Sunday, August 14, 2022

Rain

 We did get rain about a week ago now.  Four and one-half inches at home here and three and a half on the Eagle Lake pastures.  Virtually nothing ran off.  The situation was not good before the rain and we will see how much good comes of it for this year.  It does bring up an interesting comparison though, which consists of impressions only as the inch and seven tenths the pastures got in June that the home farm didn't plus the stark differences in soil and slope make it impossible to reach much in the way of a logical conclusion.

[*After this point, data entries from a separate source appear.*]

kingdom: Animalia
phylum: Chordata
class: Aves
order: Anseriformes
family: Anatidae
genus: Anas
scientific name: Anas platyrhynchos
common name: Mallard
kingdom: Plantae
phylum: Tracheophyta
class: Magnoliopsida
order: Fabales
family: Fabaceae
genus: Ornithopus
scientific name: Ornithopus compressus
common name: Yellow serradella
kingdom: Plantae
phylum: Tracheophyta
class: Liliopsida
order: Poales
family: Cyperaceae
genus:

Obviously, every thing is green now.  We had to restart the lawnmower.  The pastures are slow to fire up though, clearly demonstrating the usefulness of schemes to leave a certain level of grass behind at each move.  The grass finds it slow and hard to begin booming again from a start of not much more than an inch or two.  Poor management here.  We resisted destocking the entire summer hoping for rain, and consequently grazed too hard. 

Also noticeable is the difference between the impacts on heavy use areas between the two locations.  Here at home the area right around the drinker being used during the rainfall-which stretched over about two days-is crusted and compacted, surface pugged and very difficult to walk over.  At the east pastures, twenty five miles distant, it is difficult to see any particular impact at all in the paddock where the cattle were during the rain.  It did rain an inch more at home, but I think the major difference is that the soil here is very predominately clay and on the east location it is heavily sand.  

The damage to the soil surface of a heavy rain and cattle impact on a clay soil will have to be taken into account if we are to succeed in grazing these soils, which are so much more productive than the sand based soils on the glacial til that runs across the state, and on which our east pastures are located.  Sand holds up better under heavy use and rain, but clay produces much more if we can avoid compacting it.